I never saw that passion for technology in Tim.
The most important trait that Apple needs and which might be absent in Mr. Cook is the willingness to take a giant leap which is in some respect what Apple's success has been all about. Everything that I worked through Tim was a lesson in doing things incrementally. Again he may have changed, but I really doubt it.
I could also talk about his real lack understanding of the sales process, but Apple has been in its own zone recently with products that required very little selling. Whether they will need a real sales force in the future is an open question. As long as you make products that sell themselves, the sales force is a luxury and that is pure Steve Jobs.

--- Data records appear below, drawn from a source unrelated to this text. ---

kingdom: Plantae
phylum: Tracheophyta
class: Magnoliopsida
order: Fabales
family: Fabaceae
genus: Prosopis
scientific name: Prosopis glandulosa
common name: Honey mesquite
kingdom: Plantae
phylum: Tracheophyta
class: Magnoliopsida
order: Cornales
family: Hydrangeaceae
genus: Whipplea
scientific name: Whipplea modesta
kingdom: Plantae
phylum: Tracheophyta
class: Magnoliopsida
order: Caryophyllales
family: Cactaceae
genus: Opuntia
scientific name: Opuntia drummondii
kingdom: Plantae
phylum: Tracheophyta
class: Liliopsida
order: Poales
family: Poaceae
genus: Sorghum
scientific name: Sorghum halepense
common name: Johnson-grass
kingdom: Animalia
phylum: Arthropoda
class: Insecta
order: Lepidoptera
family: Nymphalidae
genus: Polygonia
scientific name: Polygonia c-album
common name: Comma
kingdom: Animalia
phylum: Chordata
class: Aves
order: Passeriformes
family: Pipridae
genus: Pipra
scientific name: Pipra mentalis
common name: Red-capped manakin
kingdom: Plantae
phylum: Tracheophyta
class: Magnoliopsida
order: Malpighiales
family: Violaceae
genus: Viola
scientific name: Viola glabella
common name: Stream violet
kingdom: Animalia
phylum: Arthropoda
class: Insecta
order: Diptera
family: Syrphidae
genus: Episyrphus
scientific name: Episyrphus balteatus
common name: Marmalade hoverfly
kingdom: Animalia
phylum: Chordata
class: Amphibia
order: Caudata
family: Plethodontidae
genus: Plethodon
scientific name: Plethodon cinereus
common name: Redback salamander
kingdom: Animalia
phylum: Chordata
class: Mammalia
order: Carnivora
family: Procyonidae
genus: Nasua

I would expect that Tim Cook can keep Apple humming certainly as long as it takes for the pipeline of products that are already in development to hit the market. Whether or not he has the product savvy and passion to bring the next great hit to Apple is an open question.
It should also be remembered that even the great one, Steve Jobs, probably only created three or four really barn burning hits. If Tim Cook can come up with one, that would still be huge.
I am just hoping we see some great computers in the next twelve months. I know that Tim Cook can get them manufactured and distributed.
What he can do when he owns the product process, only time will tell.
In the rest of my world, not only was I disappointed with MacWorld, but we have had to endure some cold weather and even snow here on the Carolina coast. The good news is that the "snow storm" came on inauguration day so it was an appropriate time to sit by the fire and enjoy a changing of the guard and a wintery diversion.
Real estate here on the coast has shown some preliminary signs of life. However, it is still on life support.
I hope our government, our country and Apple find a new road forward.
Anything is possible since I even have to give Microsoft credit for continuing to bang on Vista to the point that it has become much more usable. I hesitate to brag on it too much, but Vista has come a long way in the sixteen months that I have been using it.
I did manage to make it through all of 2008 without buying a computer. I am on the watch for a new one should I manage to sell the ocean front duplex that I have listed.
In the meantime I will keep on alert for the first hint of fishing weather this spring here on North Carolina's Crystal Coast. Fishing is more fun than computers any day.